With the Rio Games less than three weeks away, the International Olympic Committee have promised "the toughest sanctions available" after a report found Moscow had concealed the positive doping tests of athletes in many sports in the run-up to the Sochi Winter games.
The IOC did not spell out whether it would heed growing calls for Olympic bans already imposed on Russia's track and field athletes and weightlifters to be extended to all its competitors in Rio.
But IOC President Thomas Bach said the independent World Anti-Doping Agency (WADA) investigation had revealed "a shocking and unprecedented attack on the integrity of sport and on the Olympic Games".
"Therefore, the IOC will not hesitate to take the toughest sanctions available against any individual or organisation implicated."
WADA itself explicitly urged the IOC to consider banning Russia from the Rio Olympics altogether.
The WADA-backed report confirmed allegations made by former Moscow Anti-Doping Laboratory head Grigory Rodchenkov, who two months ago told the New York Times that dozens of Russians used performance-enhancing drugs in Sochi with approval from national sports authorities.
It said the catalyst for the development of a system to conceal widespread doping had been Russia's performance at the 2010 Vancouver Winter Games, where a country that cherishes its status as a sporting superpower finished 11th, with only three gold medals.
"The surprise result of the Sochi investigation was the revelation of the extent of State oversight and directed control of the Moscow Laboratory in processing and covering up urine samples of Russian athletes from virtually all sports before and after the Sochi Games," said the report, unveiled in Toronto.
The report was led by Canadian sports lawyer Richard McLaren, who had sat on the independent commission that last year exposed widespread doping and corruption in Russian track and field, leading to its exclusion from international competition.
He said Russia's Sports Ministry had overseen the manipulation of athletes' analytical results for years before Sochi.
While doped Russian athletes could compete on home soil without fear of detection, international competitors were left to face WADA testing procedures.
"The State implemented a simple failsafe strategy," the report said. "If all the operational precautions to promote and permit doping by Russian athletes proved to have been ineffective for whatever reason, the laboratory provided a failsafe mechanism.
"The State had the ability to transform a positive analytical result into a negative one by ordering that the analytical process of the Moscow Laboratory be altered."
In Sochi itself, where international observers were scrutinising the drug tests, positive results could not simply be brushed away, so a system of sample-swapping was put in place with the help of the FSB intelligence service, the report said.
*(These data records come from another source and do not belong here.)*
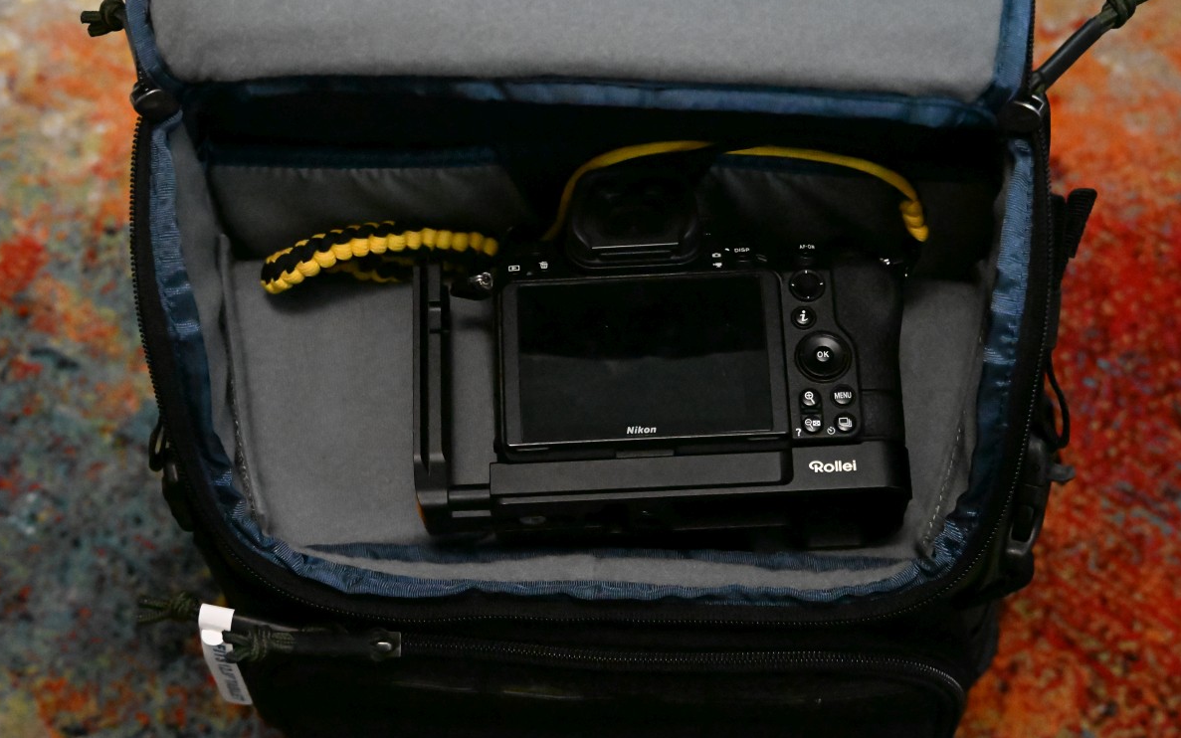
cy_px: 358
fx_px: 2189
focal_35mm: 68
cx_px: 593
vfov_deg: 19.1
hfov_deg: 30.2
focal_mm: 66
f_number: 8
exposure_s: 1/200
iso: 64000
Rodchenkov had spoken of a clandestine night-time operation in which he said staff secretly took urine samples from the lab via a "mouse hole" cut into a wall, and replaced them with clean samples taken from the same athlete months earlier and sometimes manipulated.
Russian Prime Minister Dmitry Medvedev has suspended Deputy Sports Minister Yury Nagornykh, who was named in the report as overseeing the process.
President Vladimir Putin said earlier on Monday that Russian officials named in the World Anti-Doping Agency's report would be temporarily suspended.
The report said Nagornykh had been advised of every positive test across all sports from 2011 onwards and decided "who would benefit from a cover-up and who would not be protected".
Russian Sports Minister Vitaly Mutko was defiant, telling TASS news agency that there were no concrete confirmation of doping violations in the report.
"I hope that the IOC, while taking up a decision, will be guided by common sense and will proceed from the fact that there is no a concrete confirmation of a violation by this or that athlete in the report," he was quoted as saying.